Government of Lebanon:
  1. Enhance Legal Protections: Strengthening legal protections against gender-based violence is imperative. The Lebanese government should enact and enforce laws that safeguard migrant women in both public and private spheres, offering them security and justice. This includes improving migrant women’s access to legal recourse and strengthening support services that are essential for their empowerment and safety.
  2. Abolish Discriminatory Laws and Strengthen Legal Protections: Article 534 in the Penal Code criminalises homosexual acts. This, and all other laws that criminalise sex workers, should be abolished. Implementing legal reforms to protect the rights of SOGIESC individuals is imperative for creating a more inclusive and safer environment where all citizens can live freely without fear of discrimination or persecution.
Cross-Sector Collaboration:
  1. Reform the Kafala System: The Lebanese government, with support from international bodies (including the League of Arab States, Gulf Cooperation Council and Organisation of Islamic Cooperation) must urgently overhaul the kafala system. Such work is critical to protecting domestic workers’ rights, ensuring their inclusion under Lebanon’s labour laws, and eliminating the exploitation and abuse prevalent under the current framework. The UN Human Rights Regional Office for the Middle East and North Africa (ROMENA) should also support multi-stakeholder negotiations in these efforts.
  2. Advance Migrant Rights and Safety: A coordinated approach involving the Lebanese government, NGOs, and international organisations is necessary to protect and enhance the rights of migrant women. By working together, these entities can create a more inclusive, safe, and supportive environment for female migrants, addressing the systemic barriers they face in Lebanon.
  3. Support Migrant-Centred Programmes: The Lebanese government should collaborate with NGOs on programs that offer job training, legal assistance, and social support to migrant communities. Prioritising economic empowerment and integration efforts can significantly improve the lives of migrant women in Lebanon.
Governments of Migrant Workers’ Country of Origin:
  • Bilateral Migration Agreements: The governments of migrant domestic workers’ country of origin are called to take actions and negotiate bilateral agreements with the Lebanese government to grant fairer conditions for their migrant citizens. Multilateral action is now even more urgent considering the impact of the Lebanese triple crisis on migrant domestic workers.

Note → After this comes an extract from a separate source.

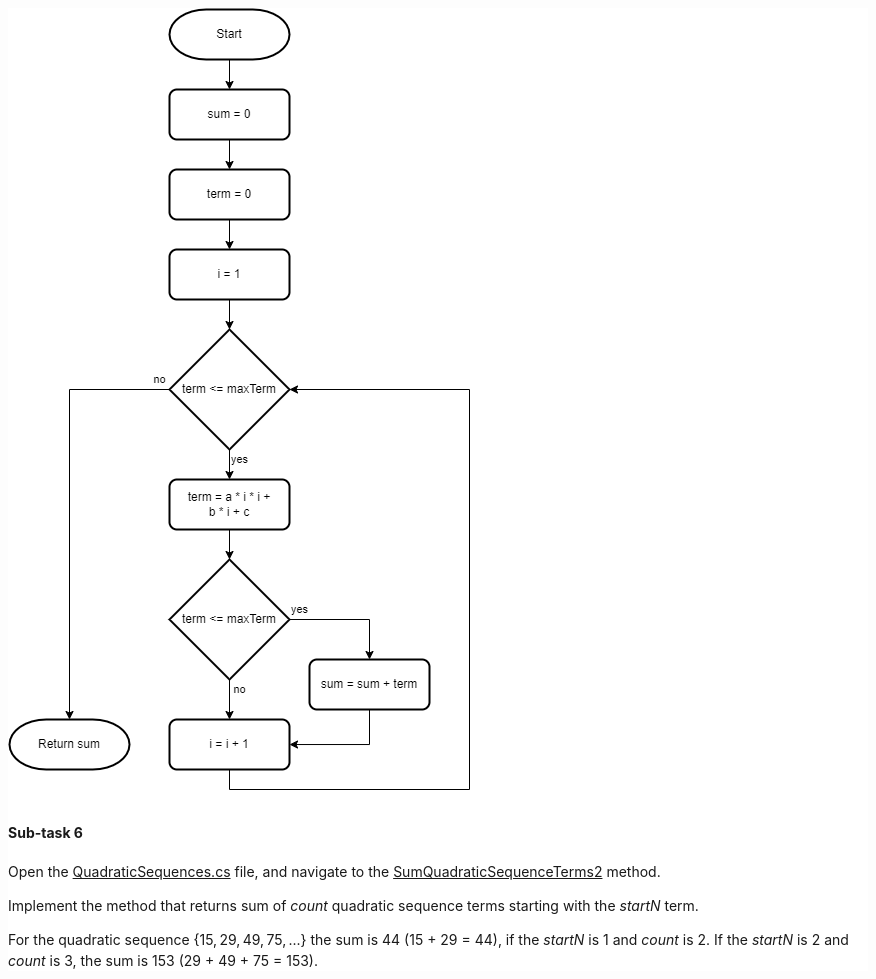 ![Quadratic Sequence 1 Diagram](images/qs-1.png)


#### Sub-task 6

Open the [QuadraticSequences.cs](WhileStatements/QuadraticSequences.cs) file, and navigate to the [SumQuadraticSequenceTerms2](WhileStatements/QuadraticSequences.cs#L5) method.

Implement the method that returns sum of _count_ quadratic sequence terms starting with the _startN_ term.

For the quadratic sequence $`\{ 15, 29, 49, 75, ...\}`$ the sum is 44 (15 + 29 = 44), if the _startN_ is 1 and _count_ is 2. If the _startN_ is 2 and _count_ is 3, the sum is 153 (29 + 49 + 75 = 153).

Policy Makers and Lebanese NGOs:
  1. Adopt an Intersectional Approach: Lebanese policy makers and NGOs should embrace an intersectional lens to understand the complexities of SOGIESC identities. Recognising the diversity within these communities is crucial for developing policies and support services that cater to their specific needs, particularly in addressing the intersections of gender, sexuality, socio-economic status, and legal status.

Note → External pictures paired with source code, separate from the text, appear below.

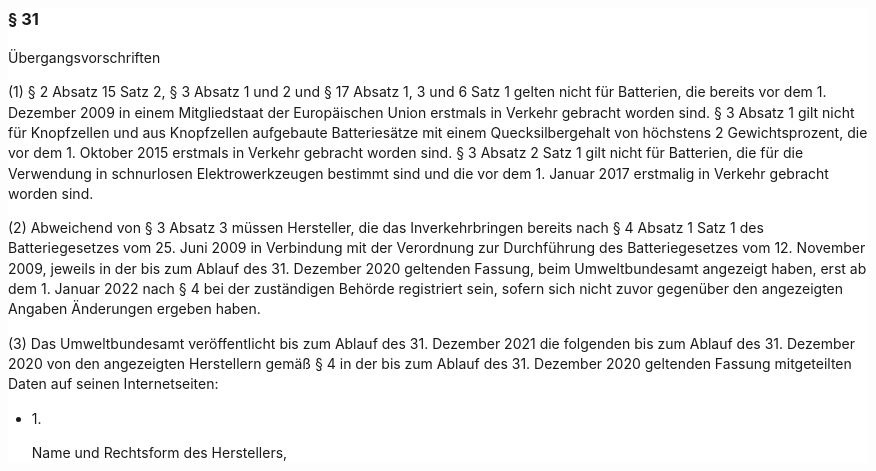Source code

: </div>

</div>

</div>

<span id="BJNR158210009BJNE002403360.html"></span>

### § 31  
Übergangsvorschriften

<div>

<div class="jnhtml">

<div>

<div class="jurAbsatz">

(1) § 2 Absatz 15 Satz 2, § 3 Absatz 1 und 2 und § 17 Absatz 1, 3 und 6
Satz 1 gelten nicht für Batterien, die bereits vor dem 1. Dezember 2009
in einem Mitgliedstaat der Europäischen Union erstmals in Verkehr
gebracht worden sind. § 3 Absatz 1 gilt nicht für Knopfzellen und aus
Knopfzellen aufgebaute Batteriesätze mit einem Quecksilbergehalt von
höchstens 2 Gewichtsprozent, die vor dem 1. Oktober 2015 erstmals in
Verkehr gebracht worden sind. § 3 Absatz 2 Satz 1 gilt nicht für
Batterien, die für die Verwendung in schnurlosen Elektrowerkzeugen
bestimmt sind und die vor dem 1. Januar 2017 erstmalig in Verkehr
gebracht worden sind.

</div>

<div class="jurAbsatz">

(2) Abweichend von § 3 Absatz 3 müssen Hersteller, die das
Inverkehrbringen bereits nach § 4 Absatz 1 Satz 1 des Batteriegesetzes
vom 25. Juni 2009 in Verbindung mit der Verordnung zur Durchführung des
Batteriegesetzes vom 12. November 2009, jeweils in der bis zum Ablauf
des 31. Dezember 2020 geltenden Fassung, beim Umweltbundesamt angezeigt
haben, erst ab dem 1. Januar 2022 nach § 4 bei der zuständigen Behörde
registriert sein, sofern sich nicht zuvor gegenüber den angezeigten
Angaben Änderungen ergeben haben.

</div>

<div class="jurAbsatz">

(3) Das Umweltbundesamt veröffentlicht bis zum Ablauf des 31. Dezember
2021 die folgenden bis zum Ablauf des 31. Dezember 2020 von den
angezeigten Herstellern gemäß § 4 in der bis zum Ablauf des 31. Dezember
2020 geltenden Fassung mitgeteilten Daten auf seinen Internetseiten:

  - 1\.
    
    <div style="">
    
    Name und Rechtsform des Herstellers,
    
    </div>
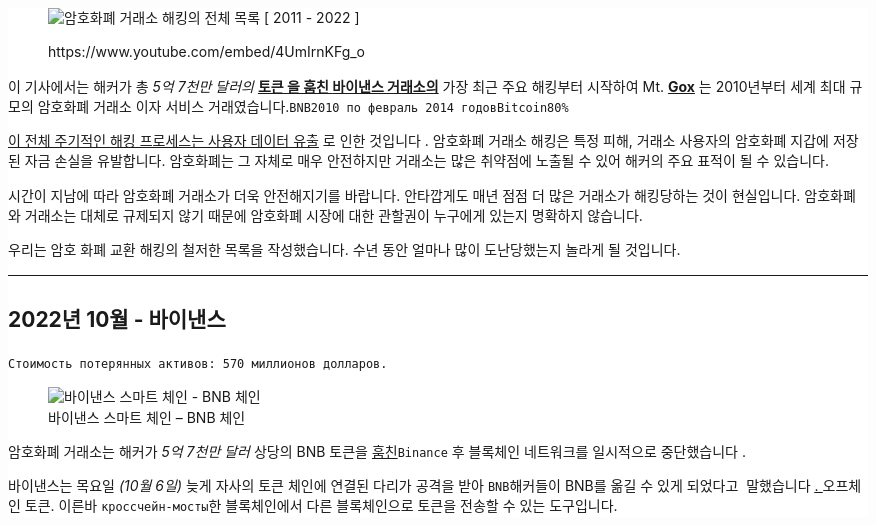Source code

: 
<figure class="wp-block-image"><img src="https://cryptodeep.ru/wp-content/uploads/2022/11/hacks-1024x639.jpg" alt="암호화폐 거래소 해킹의 전체 목록 [ 2011 - 2022 ]" class="wp-image-1503"/></figure>



<figure class="wp-block-embed is-type-rich is-provider-вставить-обработчик wp-block-embed-вставить-обработчик wp-embed-aspect-16-9 wp-has-aspect-ratio"><div class="wp-block-embed__wrapper">
https://www.youtube.com/embed/4UmIrnKFg_o
</div></figure>



<p>이 기사에서는 해커가&nbsp;총&nbsp;<em>5억 7천만 달러의&nbsp;</em><a href="https://ru.wikipedia.org/wiki/Mt.Gox" target="_blank" rel="noreferrer noopener"><strong>토큰 을 훔친&nbsp;</strong></a><a href="https://www.cnbc.com/2022/10/07/more-than-100-million-worth-of-binances-bnb-token-stolen-in-another-major-crypto-hack.html" target="_blank" rel="noreferrer noopener"><strong>바이낸스 거래소의</strong></a>&nbsp;가장 최근 주요 해킹부터 시작하여&nbsp;Mt.&nbsp;<a href="https://ru.wikipedia.org/wiki/Mt.Gox" target="_blank" rel="noreferrer noopener"><strong>Gox</strong></a>&nbsp;는 2010년부터&nbsp;세계 최대 규모의 암호화폐 거래소&nbsp;이자 서비스&nbsp;거래였습니다.<code>BNB</code><em></em><a href="https://ru.wikipedia.org/wiki/Mt.Gox" target="_blank" rel="noreferrer noopener"><strong></strong></a><code>2010 по февраль 2014 годов</code><code>Bitcoin</code><code>80%</code></p>



<p><a href="https://cryptodeep.ru/reduce-private-key/" target="_blank" rel="noreferrer noopener">이 전체 주기적인 해킹 프로세스는 사용자 데이터 유출</a>&nbsp;로 인한 것입니다&nbsp;.&nbsp;암호화폐 거래소 해킹은 특정 피해, 거래소 사용자의 암호화폐 지갑에 저장된 자금 손실을 유발합니다.&nbsp;암호화폐는 그 자체로 매우 안전하지만 거래소는 많은 취약점에 노출될 수 있어 해커의 주요 표적이 될 수 있습니다.</p>



<p>시간이 지남에 따라 암호화폐 거래소가 더욱 안전해지기를 바랍니다.&nbsp;안타깝게도 매년 점점 더 많은 거래소가 해킹당하는 것이 현실입니다.&nbsp;암호화폐와 거래소는 대체로 규제되지 않기 때문에 암호화폐 시장에 대한 관할권이 누구에게 있는지 명확하지 않습니다.&nbsp;</p>



<p>우리는 암호 화폐 교환 해킹의 철저한 목록을 작성했습니다. 수년 동안 얼마나 많이 도난당했는지 놀라게 될 것입니다.</p>



<hr class="wp-block-separator has-alpha-channel-opacity"/>



<h2>2022년 10월 - 바이낸스</h2>



<p><code>Стоимость потерянных активов: 570 миллионов долларов.</code></p>



<figure class="wp-block-image"><img src="https://habrastorage.org/getpro/habr/upload_files/6eb/73f/d0a/6eb73fd0a6c05f84ec8975d7d5a3ebe8.png" alt="바이낸스 스마트 체인 - BNB 체인" title="바이낸스 스마트 체인 - BNB 체인"/><figcaption class="wp-element-caption">바이낸스 스마트 체인 – BNB 체인</figcaption></figure>



<p>암호화폐 거래소는 해커가&nbsp;<em>5억 7천만 달러</em>&nbsp;상당의 BNB 토큰을&nbsp;<a href="https://www.cnbc.com/2022/10/07/more-than-100-million-worth-of-binances-bnb-token-stolen-in-another-major-crypto-hack.html" target="_blank" rel="noreferrer noopener">훔친</a><code>Binance</code>&nbsp;후 블록체인 네트워크를 일시적으로 중단했습니다&nbsp;.<a href="https://www.cnbc.com/2022/10/07/more-than-100-million-worth-of-binances-bnb-token-stolen-in-another-major-crypto-hack.html" target="_blank" rel="noreferrer noopener"></a><em></em></p>



<p>바이낸스는 목요일&nbsp;<em>(10월 6일)</em>&nbsp;늦게 자사의 토큰 체인에 연결된 다리가 공격을 받아&nbsp;<code>BNB</code>해커들이 BNB를 옮길 수 있게 되었다고&nbsp; 말했습니다&nbsp;<a href="https://www.cnbc.com/quotes/BNB.CM=/" target="_blank" rel="noreferrer noopener"><u>.&nbsp;</u></a>오프체인 토큰.&nbsp;이른바&nbsp;<code>кроссчейн-мосты</code>한 블록체인에서 다른 블록체인으로 토큰을 전송할 수 있는 도구입니다.</p>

  2. Support Transnational Activism: Encourage and facilitate transnational activism and collaboration among SOGIESC organisations across the region. Sharing strategies, resources, and support can strengthen the resilience and effectiveness of the SOGIESC movement in Lebanon and beyond, promoting a united front for rights and recognition.
  3. Increase Sustainable Funding: Lebanon urgently needs to increase sustainable funding for SOGIESC-focused services, especially in mental health and psychosocial support. This funding should aim to build the capacity of local organisations to provide comprehensive care and support, ensuring that SOGIESC individuals can access the resources they need to navigate their challenges.